A short history of the Old Rectory
According to the Church records in the Lincoln City Archives, there has been a house here since at least 1634, serving as the Rectory for the Parish of Doddington.
The oldest part of the house dates from about 1680, with the "new" large front being added in 1780, on top of foundations of an earlier building. The bay windows and extension to the drawing room were added in 1840. The Stables were built at the same time, on the site of a much older barn, the only remaining part of which is the wall behind the cooker. The Coach House, now the kitchen, was added later.

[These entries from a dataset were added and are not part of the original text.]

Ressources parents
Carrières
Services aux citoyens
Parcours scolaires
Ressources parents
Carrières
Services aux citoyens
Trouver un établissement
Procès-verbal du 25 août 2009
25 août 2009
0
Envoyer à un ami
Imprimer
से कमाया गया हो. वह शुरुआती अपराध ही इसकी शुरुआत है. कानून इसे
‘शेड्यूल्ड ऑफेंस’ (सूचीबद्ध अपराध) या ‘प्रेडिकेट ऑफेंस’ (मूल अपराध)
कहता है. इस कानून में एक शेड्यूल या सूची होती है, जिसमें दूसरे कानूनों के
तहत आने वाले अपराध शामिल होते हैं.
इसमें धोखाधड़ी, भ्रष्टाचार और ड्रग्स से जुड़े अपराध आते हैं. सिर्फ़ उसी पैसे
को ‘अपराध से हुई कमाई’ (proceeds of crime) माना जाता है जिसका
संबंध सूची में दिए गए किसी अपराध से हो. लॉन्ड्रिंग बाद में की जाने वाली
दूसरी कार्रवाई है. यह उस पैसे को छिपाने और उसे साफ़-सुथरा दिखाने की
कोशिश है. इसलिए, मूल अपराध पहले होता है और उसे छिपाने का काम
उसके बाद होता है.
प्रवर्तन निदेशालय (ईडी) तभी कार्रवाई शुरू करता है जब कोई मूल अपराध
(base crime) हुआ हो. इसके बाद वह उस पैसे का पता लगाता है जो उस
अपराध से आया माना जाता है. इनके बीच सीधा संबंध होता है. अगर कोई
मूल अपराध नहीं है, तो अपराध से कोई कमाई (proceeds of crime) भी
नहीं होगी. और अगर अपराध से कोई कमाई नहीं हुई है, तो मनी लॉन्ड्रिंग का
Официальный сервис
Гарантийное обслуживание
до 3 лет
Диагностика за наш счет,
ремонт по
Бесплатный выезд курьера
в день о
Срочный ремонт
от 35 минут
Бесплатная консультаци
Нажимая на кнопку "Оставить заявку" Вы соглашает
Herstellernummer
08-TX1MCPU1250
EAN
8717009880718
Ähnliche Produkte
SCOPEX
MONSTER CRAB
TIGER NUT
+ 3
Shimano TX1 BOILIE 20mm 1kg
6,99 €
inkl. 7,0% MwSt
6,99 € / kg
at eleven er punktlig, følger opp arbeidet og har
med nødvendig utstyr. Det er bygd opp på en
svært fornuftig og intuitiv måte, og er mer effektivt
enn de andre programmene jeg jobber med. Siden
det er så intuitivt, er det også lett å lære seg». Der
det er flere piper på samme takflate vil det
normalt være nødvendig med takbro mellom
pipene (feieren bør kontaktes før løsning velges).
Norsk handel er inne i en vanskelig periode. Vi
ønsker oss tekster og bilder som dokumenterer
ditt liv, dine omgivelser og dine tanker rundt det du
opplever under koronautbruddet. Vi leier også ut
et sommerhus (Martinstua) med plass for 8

When Lord Delaval owned Doddington, he rented the Rectory from the Rector from 1787 to 1804 so that he could conveniently house his mistress close by. There was always supposed to be a secret passage running between the cellar in the Hall to the cellar in the Rectory, but when the mains sewage pipe was buried between the two houses in 1970, nothing was found.
In 1952, the Rectory was bought from the Diocese of Lincoln for £3,000, and has been the home of the Macalpine-Leny family ever since. "Nouveaux Riches to Nouveaux Pauvres" - the story of the Macalpine-Lenys, which gives the history of this interesting family, was published by Haggerston Press on 15 March 2012. See www.macalpine-leny.co.uk for details.
The Stables and Coach House were converted for family use in 1996, and have been adapted for weekly holiday lets since 2005.